Mr. Garza, a former Memorial High standout athlete, assisted Koligian for six years before becoming head coach at Reedley (2005-09), Sunnyside (2010-11) and Central (2012-14).
“We all knew he would be a very good coach,” Koligian said. “He just needed to be put in the right situation to showcase how good he was.”
Highlights were a historic 26-10 Reedley win over rival Sanger in 2007; a County/Metro Athletic Conference title at Sunnyside in 2010, including wins over Edison (28-0) and Bullard (49-28); and at Central a Central Section Division I runner-up finish in 2012 and a co-Tri-River Athletic Conference championship in ’13.
But, with Mr. Garza, it wasn’t about wins and banners as he rapidly earned reverence without pretentiousness.
“Justin was a guy who really put his players first – it wasn’t about him – and I always appreciated that,” said former Mt. Whitney, Buchanan and Reedley coach Mike Vogt.
“The other thing, in going to clinics and talking to college coaches, Justin was extremely diligent about studying the game. I remember how he would network those guys because he really wanted to learn. In a football sense, he was wise beyond his years.
“This is a time we knew would come, but hoped it never would. It’s so hard because he had a young family.”
Mr. Garza launched his coaching career in the 1990s as an assistant under then-Kerman and Reedley coach Donnie Arax before linking with Koligian at Central.
“He was willing to put in whatever time it took to become an outstanding coach,” said Arax, currently the Bullard coach. “As a young age, we didn’t know much; we just knew we had to put in a lot of hours. And with Justin, I didn’t have to worry about that.
“You can’t use clichés in talking about him; they fall short.”
The cancer struck in 2011 – Hodgkin’s lymphoma, which affects the body’s ability to fight infections. But Mr. Garza brought no attention to it publicly at the time while forging ahead in making Sunnyside relevant in section football.
Taking notice were administrators at Central, specifically Rich Clayton, the district’s athletic director at the time. He ultimately took a position with the same title at the Paso Robles Joint Unified School District, but remained close with Mr. Garza all along.
“What made Justin special was his passion for all people,” Clayton said. “His heart for helping others, combined with his tremendous intellect, allowed coach Garza to impact every single person he met, regardless of their background. Every person who sat down with Justin left knowing they had made a friend. He made every person want to be better.
“I am a better person today because of Justin and grateful for every conversation we had.”

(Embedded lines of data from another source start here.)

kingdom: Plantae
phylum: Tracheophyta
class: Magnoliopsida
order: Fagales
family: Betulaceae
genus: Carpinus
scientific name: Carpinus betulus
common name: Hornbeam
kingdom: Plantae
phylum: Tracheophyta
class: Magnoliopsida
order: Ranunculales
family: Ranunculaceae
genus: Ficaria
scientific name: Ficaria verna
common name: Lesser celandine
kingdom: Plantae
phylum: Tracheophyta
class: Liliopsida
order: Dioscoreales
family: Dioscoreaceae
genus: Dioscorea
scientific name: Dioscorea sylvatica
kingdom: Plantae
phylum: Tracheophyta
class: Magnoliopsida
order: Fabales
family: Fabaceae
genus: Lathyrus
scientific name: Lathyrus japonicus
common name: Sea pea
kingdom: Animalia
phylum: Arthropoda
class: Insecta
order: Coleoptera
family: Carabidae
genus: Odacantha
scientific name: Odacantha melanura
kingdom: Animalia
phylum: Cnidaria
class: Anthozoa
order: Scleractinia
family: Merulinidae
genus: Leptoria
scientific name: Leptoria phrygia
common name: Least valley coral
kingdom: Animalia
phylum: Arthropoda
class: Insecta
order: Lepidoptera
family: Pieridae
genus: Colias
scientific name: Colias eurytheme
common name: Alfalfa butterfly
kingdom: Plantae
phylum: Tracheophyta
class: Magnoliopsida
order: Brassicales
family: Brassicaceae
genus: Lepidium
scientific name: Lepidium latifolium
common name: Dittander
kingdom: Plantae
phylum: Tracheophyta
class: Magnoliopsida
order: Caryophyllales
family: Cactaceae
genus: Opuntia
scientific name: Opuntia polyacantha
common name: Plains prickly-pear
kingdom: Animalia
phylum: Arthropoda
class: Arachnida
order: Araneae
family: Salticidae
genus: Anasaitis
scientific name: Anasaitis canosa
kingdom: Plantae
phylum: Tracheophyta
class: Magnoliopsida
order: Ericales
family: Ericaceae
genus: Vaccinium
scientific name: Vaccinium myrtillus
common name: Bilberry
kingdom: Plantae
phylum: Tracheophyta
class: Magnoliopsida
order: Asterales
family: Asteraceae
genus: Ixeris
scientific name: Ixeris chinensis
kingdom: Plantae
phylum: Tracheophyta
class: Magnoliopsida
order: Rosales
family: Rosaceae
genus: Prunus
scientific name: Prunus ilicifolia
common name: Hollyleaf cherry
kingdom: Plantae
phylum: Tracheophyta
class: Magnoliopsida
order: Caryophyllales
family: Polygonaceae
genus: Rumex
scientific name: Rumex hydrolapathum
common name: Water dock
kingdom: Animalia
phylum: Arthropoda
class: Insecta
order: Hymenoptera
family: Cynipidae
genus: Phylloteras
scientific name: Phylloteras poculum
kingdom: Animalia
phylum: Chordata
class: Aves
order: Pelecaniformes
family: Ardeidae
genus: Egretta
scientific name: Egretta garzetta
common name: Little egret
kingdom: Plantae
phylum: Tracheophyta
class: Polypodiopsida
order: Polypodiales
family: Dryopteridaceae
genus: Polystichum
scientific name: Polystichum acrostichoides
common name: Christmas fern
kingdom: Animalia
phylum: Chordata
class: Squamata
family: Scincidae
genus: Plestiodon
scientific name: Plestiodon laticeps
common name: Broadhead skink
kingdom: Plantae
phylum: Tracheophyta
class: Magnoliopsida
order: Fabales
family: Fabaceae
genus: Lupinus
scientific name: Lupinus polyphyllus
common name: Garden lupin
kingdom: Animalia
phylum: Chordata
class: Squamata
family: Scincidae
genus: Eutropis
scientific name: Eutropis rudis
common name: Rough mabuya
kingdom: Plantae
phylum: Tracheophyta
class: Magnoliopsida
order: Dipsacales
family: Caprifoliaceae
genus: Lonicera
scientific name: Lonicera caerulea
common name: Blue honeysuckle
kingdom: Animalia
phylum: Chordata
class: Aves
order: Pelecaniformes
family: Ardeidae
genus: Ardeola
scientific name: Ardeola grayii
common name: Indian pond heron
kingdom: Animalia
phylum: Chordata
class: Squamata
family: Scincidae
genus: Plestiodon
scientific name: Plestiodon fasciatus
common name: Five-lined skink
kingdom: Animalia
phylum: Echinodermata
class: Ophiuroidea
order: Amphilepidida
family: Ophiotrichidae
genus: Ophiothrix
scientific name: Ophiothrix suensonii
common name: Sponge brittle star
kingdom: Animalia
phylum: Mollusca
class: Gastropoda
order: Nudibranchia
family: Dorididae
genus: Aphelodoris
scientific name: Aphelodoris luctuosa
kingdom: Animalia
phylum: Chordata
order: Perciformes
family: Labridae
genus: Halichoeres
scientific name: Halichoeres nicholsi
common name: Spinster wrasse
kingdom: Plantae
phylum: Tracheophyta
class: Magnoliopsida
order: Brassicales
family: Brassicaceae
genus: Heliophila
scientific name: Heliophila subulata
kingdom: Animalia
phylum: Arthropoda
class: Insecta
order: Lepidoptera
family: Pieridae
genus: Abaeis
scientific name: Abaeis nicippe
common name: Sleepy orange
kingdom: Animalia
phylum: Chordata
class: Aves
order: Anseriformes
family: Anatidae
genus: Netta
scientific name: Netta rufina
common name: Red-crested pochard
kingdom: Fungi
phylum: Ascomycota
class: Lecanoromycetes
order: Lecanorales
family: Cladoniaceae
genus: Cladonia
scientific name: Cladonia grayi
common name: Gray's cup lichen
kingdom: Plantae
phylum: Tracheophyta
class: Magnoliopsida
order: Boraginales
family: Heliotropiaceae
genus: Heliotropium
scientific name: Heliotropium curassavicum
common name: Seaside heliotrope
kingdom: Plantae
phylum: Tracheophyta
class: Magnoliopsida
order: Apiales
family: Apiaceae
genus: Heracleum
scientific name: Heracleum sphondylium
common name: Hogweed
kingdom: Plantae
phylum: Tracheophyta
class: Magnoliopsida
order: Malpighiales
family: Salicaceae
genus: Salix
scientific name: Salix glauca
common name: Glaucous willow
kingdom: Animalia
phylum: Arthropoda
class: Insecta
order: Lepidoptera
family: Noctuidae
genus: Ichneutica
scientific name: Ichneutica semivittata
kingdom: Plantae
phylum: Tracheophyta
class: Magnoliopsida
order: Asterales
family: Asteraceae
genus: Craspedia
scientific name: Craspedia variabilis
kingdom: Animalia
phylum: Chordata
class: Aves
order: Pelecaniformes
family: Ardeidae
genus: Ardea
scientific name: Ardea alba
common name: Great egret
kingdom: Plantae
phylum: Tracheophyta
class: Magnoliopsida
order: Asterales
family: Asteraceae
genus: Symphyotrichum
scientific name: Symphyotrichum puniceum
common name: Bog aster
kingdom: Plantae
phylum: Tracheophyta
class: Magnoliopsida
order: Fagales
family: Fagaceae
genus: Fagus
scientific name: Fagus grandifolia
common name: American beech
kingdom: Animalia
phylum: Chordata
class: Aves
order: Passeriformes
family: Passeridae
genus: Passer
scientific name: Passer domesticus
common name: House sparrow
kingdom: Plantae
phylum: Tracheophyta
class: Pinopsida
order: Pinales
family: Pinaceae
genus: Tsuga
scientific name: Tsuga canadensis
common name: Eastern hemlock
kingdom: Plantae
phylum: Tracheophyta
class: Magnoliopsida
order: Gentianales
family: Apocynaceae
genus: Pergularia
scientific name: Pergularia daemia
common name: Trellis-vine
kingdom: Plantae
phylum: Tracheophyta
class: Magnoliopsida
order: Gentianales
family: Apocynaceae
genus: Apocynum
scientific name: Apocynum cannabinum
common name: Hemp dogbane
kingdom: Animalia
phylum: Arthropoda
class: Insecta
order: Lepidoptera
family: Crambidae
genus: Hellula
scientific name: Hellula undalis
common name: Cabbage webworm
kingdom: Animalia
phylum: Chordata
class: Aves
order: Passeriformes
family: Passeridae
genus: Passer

Elena Garza was delivered at Clovis Community Medical Center on Thanksgiving Day 2014 while Dad remained at Stanford, one of the world’s most comprehensive cancer treatment hospitals, after a bone marrow transplant a month earlier.
This was a process, Mr. Garza’s wife said in August 2015, that resulted in unsuccessful steroid treatments following complications.
Regina said then: “It’s not like, ‘We found a (transplant) match and that’s it.’ It’s a long process, everybody’s journey is different and Justin continues to fight for his family.”
The fight found a virtual second residence for the family in the Palo Alto area.
“We’ve become experts at the (180-mile) drive,” said then his wife, a Fowler graduate and Madera County attorney, who took a leave of absence in the process. “In my mind, it’s the only choice. I’m where I need to be with him, and every day is a blessing.”
Mr. Garza’s fight, so profound, so embraced by those near him, inspired many Central Unified employees to contribute an enormous volume of their sick leave, allowing him to remain on paid leave virtually to the day he died.
Ex-Central Superintendent Mike Berg, who gave a substantial amount of sick leave, said two years ago: “A lot of people are saying, ‘This is a good guy fighting a good fight.’ We’re all behind him because he’s so tremendous with kids.”
To which Mr. Garza responded then: “The amount of sick leave donated by my colleagues is evidence of the type of people I’ve been blessed to work alongside each and every day.”